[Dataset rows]
------------
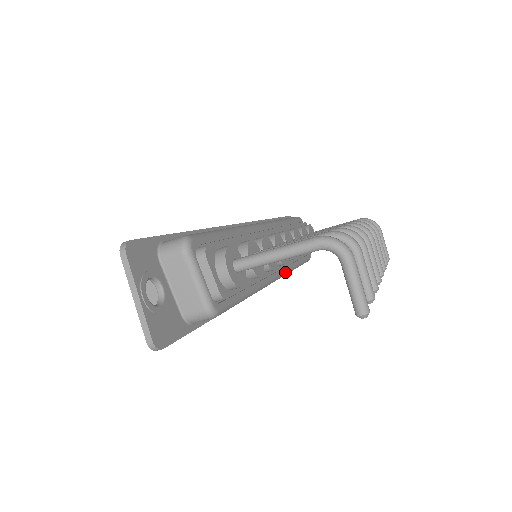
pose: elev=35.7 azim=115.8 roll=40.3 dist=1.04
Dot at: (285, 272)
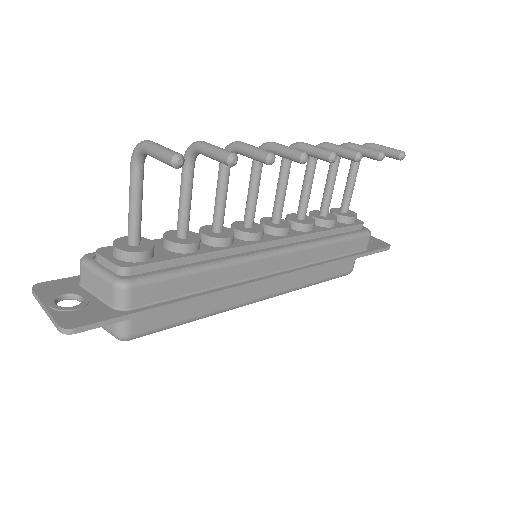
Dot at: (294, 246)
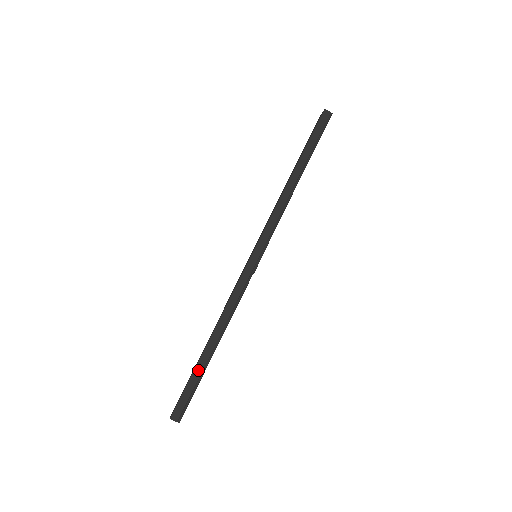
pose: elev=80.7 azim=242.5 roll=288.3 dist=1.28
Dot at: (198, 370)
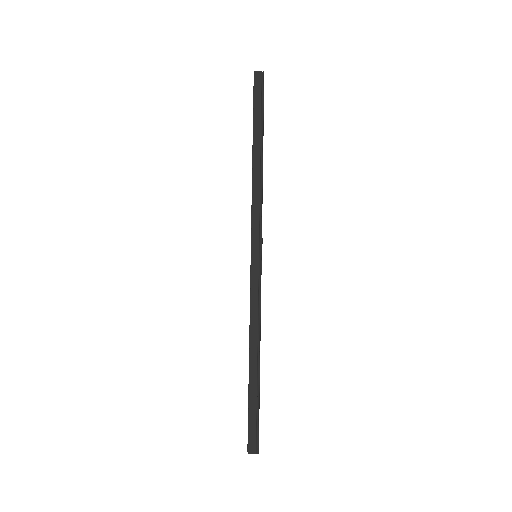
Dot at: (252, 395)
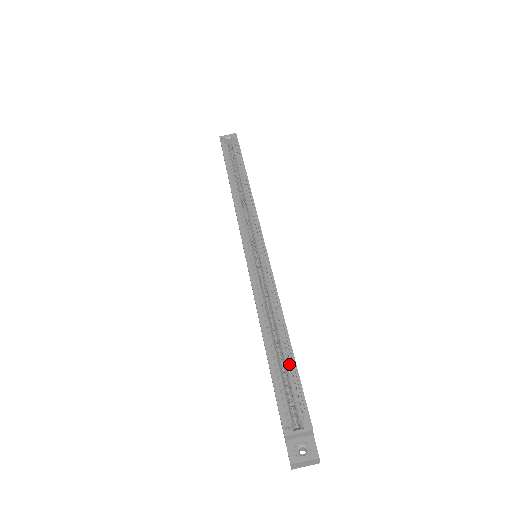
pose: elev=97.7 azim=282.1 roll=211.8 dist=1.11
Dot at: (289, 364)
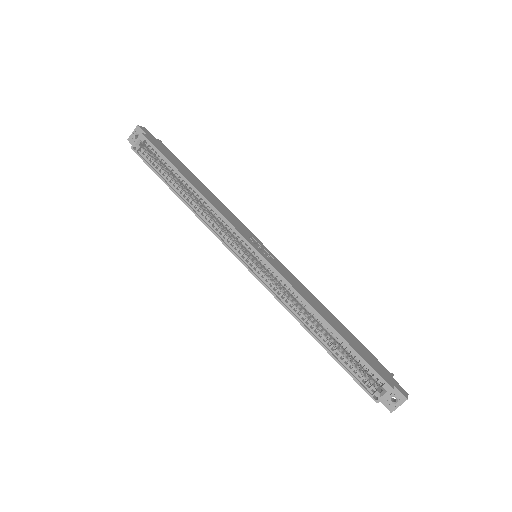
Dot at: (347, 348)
------------
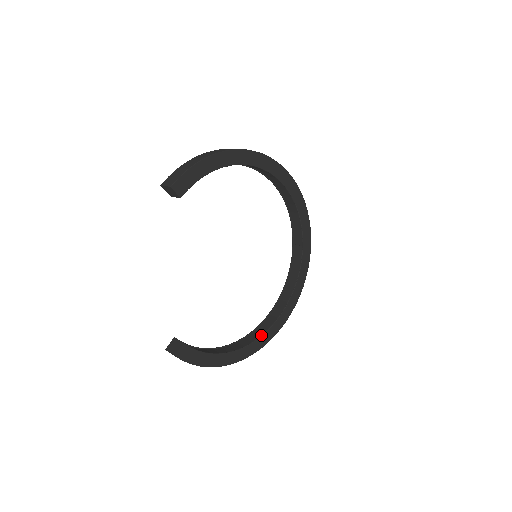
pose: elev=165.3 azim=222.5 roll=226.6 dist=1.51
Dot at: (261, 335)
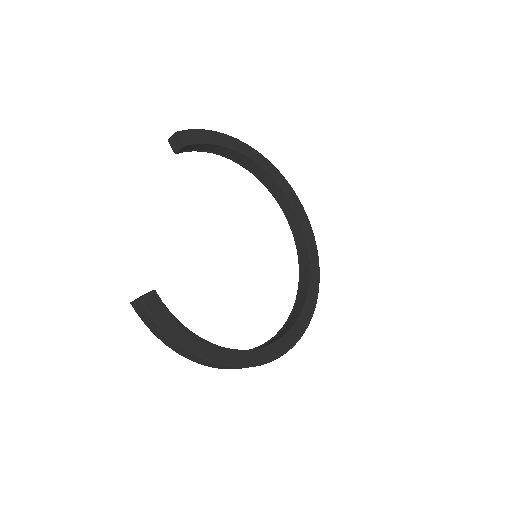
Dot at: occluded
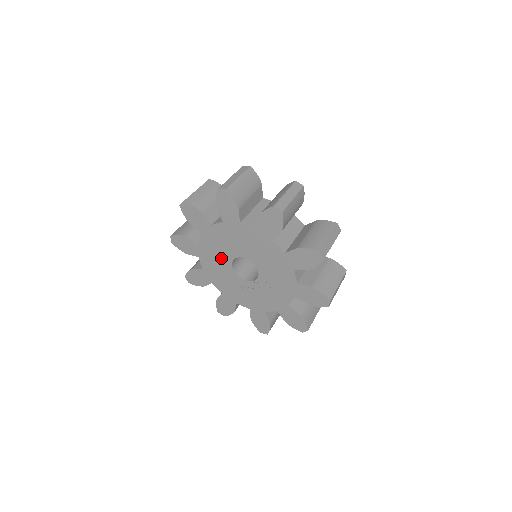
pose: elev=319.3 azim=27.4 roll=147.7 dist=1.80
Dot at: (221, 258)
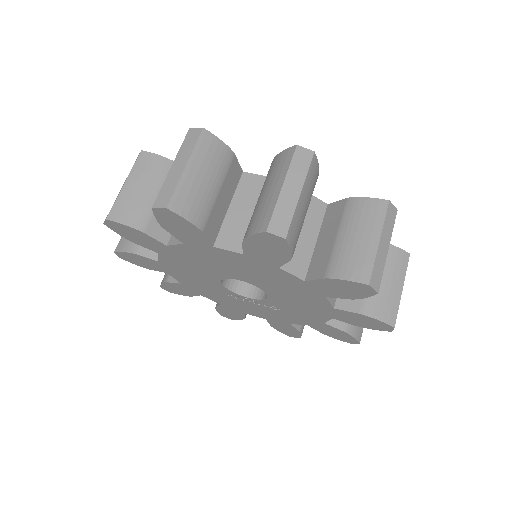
------------
Rewrite the records from the line containing "pose: elev=319.3 azim=27.4" through the line containing "Dot at: (221, 258)", swapping "Dot" for "Marker" and keeping everything else the same.

pose: elev=319.3 azim=27.4 roll=147.7 dist=1.80
Marker at: (221, 258)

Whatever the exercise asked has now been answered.